Fishermen catch prehistoric-looking fish with sharp teeth in Tri-Cities

Alligator Ga
Photo courtesy of Anton Reutov via WDFW

RICHLAND, Wash. — A couple prehistoric-looking fish with sharp teeth were caught in the Yakima River Delta near Bateman Island — a long way from their natural habitat.

Two commercial fishermen were carp fishing in the delta, which feeds into the Columbia River, when two strange fish swam into their nets on April 13, according to Paul Hoffarth, a biologist with the Washington Department of Fish and Wildlife.

The fish were two to three feet long and clearly not native to the Pacific Northwest.

Hoffarth said the fishermen sent him a video of the fish, and he determined that they appear to be alligator gars.

According to USGS, alligator gars are native to the Mississippi River basin from southwestern Ohio and southern Illinois to the Gulf of Mexico, and to the Gulf Coastal Plain from Florida to Mexico. They can reach nearly 10 feet in length.

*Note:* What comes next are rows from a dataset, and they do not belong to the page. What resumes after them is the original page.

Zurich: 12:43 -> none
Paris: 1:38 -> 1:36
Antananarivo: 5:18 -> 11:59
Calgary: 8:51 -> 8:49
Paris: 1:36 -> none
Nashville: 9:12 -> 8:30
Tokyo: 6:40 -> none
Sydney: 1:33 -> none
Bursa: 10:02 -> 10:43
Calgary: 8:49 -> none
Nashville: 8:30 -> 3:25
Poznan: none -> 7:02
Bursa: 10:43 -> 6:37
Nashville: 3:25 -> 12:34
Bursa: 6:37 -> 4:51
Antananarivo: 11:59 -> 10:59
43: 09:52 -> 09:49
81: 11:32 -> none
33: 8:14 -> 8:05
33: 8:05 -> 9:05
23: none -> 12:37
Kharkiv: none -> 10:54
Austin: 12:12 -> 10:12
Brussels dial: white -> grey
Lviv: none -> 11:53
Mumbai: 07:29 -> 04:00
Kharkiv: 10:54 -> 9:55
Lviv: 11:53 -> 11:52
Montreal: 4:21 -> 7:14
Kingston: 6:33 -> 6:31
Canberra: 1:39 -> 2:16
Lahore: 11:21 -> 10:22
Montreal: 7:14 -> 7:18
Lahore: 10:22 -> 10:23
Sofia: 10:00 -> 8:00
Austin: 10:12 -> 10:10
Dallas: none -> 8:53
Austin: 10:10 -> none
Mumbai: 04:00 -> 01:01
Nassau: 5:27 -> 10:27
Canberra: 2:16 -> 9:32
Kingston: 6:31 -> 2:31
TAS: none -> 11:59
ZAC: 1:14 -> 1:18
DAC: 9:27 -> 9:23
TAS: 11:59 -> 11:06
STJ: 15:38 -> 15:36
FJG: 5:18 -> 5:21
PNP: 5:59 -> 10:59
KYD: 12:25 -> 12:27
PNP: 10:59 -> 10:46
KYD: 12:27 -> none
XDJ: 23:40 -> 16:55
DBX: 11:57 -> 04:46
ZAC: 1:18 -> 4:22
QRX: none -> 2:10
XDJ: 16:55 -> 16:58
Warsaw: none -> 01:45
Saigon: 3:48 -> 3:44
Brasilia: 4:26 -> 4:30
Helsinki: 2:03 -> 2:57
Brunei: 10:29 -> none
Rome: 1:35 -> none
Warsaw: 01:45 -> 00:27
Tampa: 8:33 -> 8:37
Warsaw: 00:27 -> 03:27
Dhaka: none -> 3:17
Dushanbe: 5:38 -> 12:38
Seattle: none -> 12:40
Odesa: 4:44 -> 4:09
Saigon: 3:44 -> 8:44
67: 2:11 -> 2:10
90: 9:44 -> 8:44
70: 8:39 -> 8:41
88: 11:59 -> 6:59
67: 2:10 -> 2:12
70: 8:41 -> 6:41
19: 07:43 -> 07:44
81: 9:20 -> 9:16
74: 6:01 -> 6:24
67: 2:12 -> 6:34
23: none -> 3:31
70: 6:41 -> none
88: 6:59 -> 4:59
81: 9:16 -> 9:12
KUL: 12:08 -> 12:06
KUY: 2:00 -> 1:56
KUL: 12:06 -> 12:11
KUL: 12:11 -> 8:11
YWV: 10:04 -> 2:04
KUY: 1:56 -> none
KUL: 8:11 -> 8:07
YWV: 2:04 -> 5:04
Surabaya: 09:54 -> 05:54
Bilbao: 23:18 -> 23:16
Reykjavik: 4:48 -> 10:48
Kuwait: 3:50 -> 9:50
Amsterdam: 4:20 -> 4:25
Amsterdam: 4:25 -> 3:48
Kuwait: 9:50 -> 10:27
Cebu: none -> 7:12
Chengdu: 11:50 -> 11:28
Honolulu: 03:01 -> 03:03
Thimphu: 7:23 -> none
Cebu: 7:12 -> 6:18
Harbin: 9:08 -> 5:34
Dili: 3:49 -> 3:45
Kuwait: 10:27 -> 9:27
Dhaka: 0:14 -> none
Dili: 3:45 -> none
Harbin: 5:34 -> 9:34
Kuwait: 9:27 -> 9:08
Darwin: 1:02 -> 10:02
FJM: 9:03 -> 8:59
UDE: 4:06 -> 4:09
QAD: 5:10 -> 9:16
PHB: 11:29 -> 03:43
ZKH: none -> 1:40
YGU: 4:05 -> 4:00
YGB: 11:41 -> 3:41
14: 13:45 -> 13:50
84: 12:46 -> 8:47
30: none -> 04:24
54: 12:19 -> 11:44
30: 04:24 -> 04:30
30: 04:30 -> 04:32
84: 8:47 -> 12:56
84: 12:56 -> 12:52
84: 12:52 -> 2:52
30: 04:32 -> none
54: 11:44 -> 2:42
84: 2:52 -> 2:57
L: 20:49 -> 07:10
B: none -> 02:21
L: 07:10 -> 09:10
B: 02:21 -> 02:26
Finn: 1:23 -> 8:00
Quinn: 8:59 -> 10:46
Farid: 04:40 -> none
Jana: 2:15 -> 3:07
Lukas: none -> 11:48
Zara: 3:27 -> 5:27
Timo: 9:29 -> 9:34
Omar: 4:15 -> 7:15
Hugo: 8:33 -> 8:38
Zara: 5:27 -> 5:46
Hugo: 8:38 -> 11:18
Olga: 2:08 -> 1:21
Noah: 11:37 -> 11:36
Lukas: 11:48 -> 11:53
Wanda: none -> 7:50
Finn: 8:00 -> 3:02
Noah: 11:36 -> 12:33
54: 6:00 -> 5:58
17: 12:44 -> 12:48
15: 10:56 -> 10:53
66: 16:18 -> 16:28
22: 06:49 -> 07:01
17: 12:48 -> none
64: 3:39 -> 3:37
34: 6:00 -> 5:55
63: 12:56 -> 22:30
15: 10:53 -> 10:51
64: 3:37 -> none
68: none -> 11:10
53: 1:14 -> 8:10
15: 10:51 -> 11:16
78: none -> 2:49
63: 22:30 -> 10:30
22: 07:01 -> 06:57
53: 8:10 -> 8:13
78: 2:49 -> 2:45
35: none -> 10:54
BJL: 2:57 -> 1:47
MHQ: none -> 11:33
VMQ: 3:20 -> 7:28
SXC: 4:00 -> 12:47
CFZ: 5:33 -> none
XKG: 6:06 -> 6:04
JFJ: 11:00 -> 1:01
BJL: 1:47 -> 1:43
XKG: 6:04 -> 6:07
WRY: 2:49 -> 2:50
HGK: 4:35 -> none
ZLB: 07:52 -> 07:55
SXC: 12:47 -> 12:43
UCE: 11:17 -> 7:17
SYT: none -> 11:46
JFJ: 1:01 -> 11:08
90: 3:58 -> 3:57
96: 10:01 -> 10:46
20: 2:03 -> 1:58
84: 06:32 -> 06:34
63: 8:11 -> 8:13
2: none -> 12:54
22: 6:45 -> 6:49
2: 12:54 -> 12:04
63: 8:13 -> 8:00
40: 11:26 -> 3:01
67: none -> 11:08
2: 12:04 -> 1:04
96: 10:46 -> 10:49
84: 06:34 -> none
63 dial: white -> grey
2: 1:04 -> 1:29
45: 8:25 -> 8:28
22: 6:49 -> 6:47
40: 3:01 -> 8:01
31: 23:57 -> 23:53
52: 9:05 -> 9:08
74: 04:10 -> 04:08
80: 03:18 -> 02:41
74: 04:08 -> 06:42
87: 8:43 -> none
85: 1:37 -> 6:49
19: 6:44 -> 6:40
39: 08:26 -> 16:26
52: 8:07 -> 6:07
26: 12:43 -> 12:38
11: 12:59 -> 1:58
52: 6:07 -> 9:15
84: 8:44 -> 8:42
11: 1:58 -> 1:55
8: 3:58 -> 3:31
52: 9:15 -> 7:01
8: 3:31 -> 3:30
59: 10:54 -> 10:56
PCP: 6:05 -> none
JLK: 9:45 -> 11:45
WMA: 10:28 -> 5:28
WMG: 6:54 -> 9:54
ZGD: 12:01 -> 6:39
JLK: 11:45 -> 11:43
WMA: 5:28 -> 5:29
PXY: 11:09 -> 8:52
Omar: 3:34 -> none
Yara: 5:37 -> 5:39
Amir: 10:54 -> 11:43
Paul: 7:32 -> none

After taking the video, the fishermen put the gars back into the Yakima River since they were only licensed to catch carp. Their fishing permit has since been amended to allow them to remove gars from the river.

So how did the gars end up in a Pacific Northwest river hundreds of miles away from where they live in the wild?

Hoffarth guesses that someone bought the fish for their personal aquarium, then tossed them into the river once they got too big. He said aquarium fish normally don’t survive in Washington rivers.

WDFW is working to monitor fish populations in the Tri-Cities area to ensure this non-native fish is not creating a problem for local ecosystems.